The South Korean government has faced consistent criticism over its management of human trafficking crimes. The United Nations has advised the Korean government to come up with more practical human trafficking prevention systems, pointing out that sexual and labor exploitation of foreign workers is a serious issue.
In response, the Korean government in January implemented the Human Trafficking Prevention Act, which defines and prohibits both sexual exploitation and labor exploitation as human trafficking, and requires the Gender Ministry to establish a comprehensive plan to prevent human trafficking every five years.
Despite these measures, South Korea was downgraded for the first time in 20 years to a Tier 2 country in July 2022 in the annual human trafficking report published by the US State Department — a document that divides human trafficking surveillance and crackdown levels in three tiers.

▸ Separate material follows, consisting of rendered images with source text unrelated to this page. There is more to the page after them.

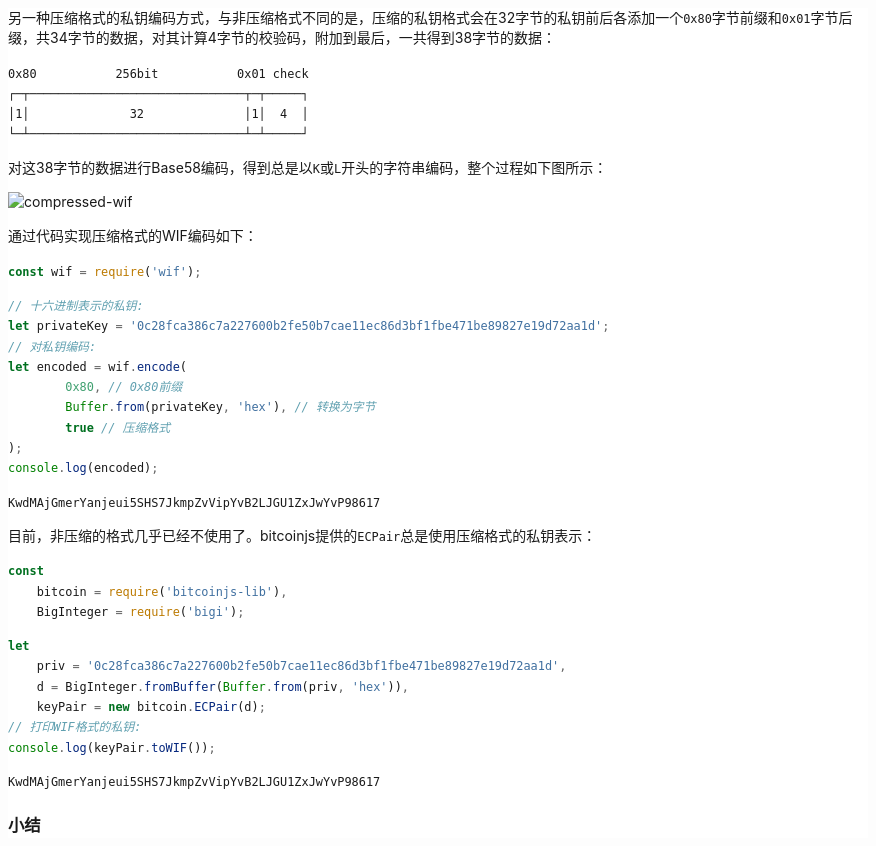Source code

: 另一种压缩格式的私钥编码方式，与非压缩格式不同的是，压缩的私钥格式会在32字节的私钥前后各添加一个`0x80`字节前缀和`0x01`字节后缀，共34字节的数据，对其计算4字节的校验码，附加到最后，一共得到38字节的数据：

```ascii
0x80           256bit           0x01 check
┌─┬──────────────────────────────┬─┬─────┐
│1│              32              │1│  4  │
└─┴──────────────────────────────┴─┴─────┘
```

对这38字节的数据进行Base58编码，得到总是以`K`或`L`开头的字符串编码，整个过程如下图所示：

![compressed-wif](https://www.liaoxuefeng.com/files/attachments/1312198643155010/l)

通过代码实现压缩格式的WIF编码如下：

```javascript
const wif = require('wif');
```

```javascript
// 十六进制表示的私钥:
let privateKey = '0c28fca386c7a227600b2fe50b7cae11ec86d3bf1fbe471be89827e19d72aa1d';
// 对私钥编码:
let encoded = wif.encode(
        0x80, // 0x80前缀
        Buffer.from(privateKey, 'hex'), // 转换为字节
        true // 压缩格式
);
console.log(encoded);
```

```
KwdMAjGmerYanjeui5SHS7JkmpZvVipYvB2LJGU1ZxJwYvP98617
```

目前，非压缩的格式几乎已经不使用了。bitcoinjs提供的`ECPair`总是使用压缩格式的私钥表示：

```javascript
const
    bitcoin = require('bitcoinjs-lib'),
    BigInteger = require('bigi');
```

```javascript
let
    priv = '0c28fca386c7a227600b2fe50b7cae11ec86d3bf1fbe471be89827e19d72aa1d',
    d = BigInteger.fromBuffer(Buffer.from(priv, 'hex')),
    keyPair = new bitcoin.ECPair(d);
// 打印WIF格式的私钥:
console.log(keyPair.toWIF());
```

```
KwdMAjGmerYanjeui5SHS7JkmpZvVipYvB2LJGU1ZxJwYvP98617
```

### 小结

This year’s report released on June 15 also ranked Korea in the Tier 2.
“Despite reports of rampant human trafficking targeting foreign workers, the South Korean government has not made any reports identifying foreign victims of forced labor. Officials continue to confuse human trafficking with other crimes, and the court has sentenced related criminals to less than a year in prison, fines or probation,” the US State Department said.
Following the release of the report, the Foreign Ministry pledged to enhance its response in alignment with the Human Trafficking Prevention Act.
Since 2001, the US State Department has published these reports in compliance with its own laws, categorizing countries based on their human trafficking surveillance and enforcement efforts.
In this year’s report, the US, Britain, France, Taiwan and the Philippines were classified as Tier 1 countries. Japan, Switzerland and New Zealand, along with South Korea, were classified as Tier 2, while North Korea, China and Russia were placed in Tier 3.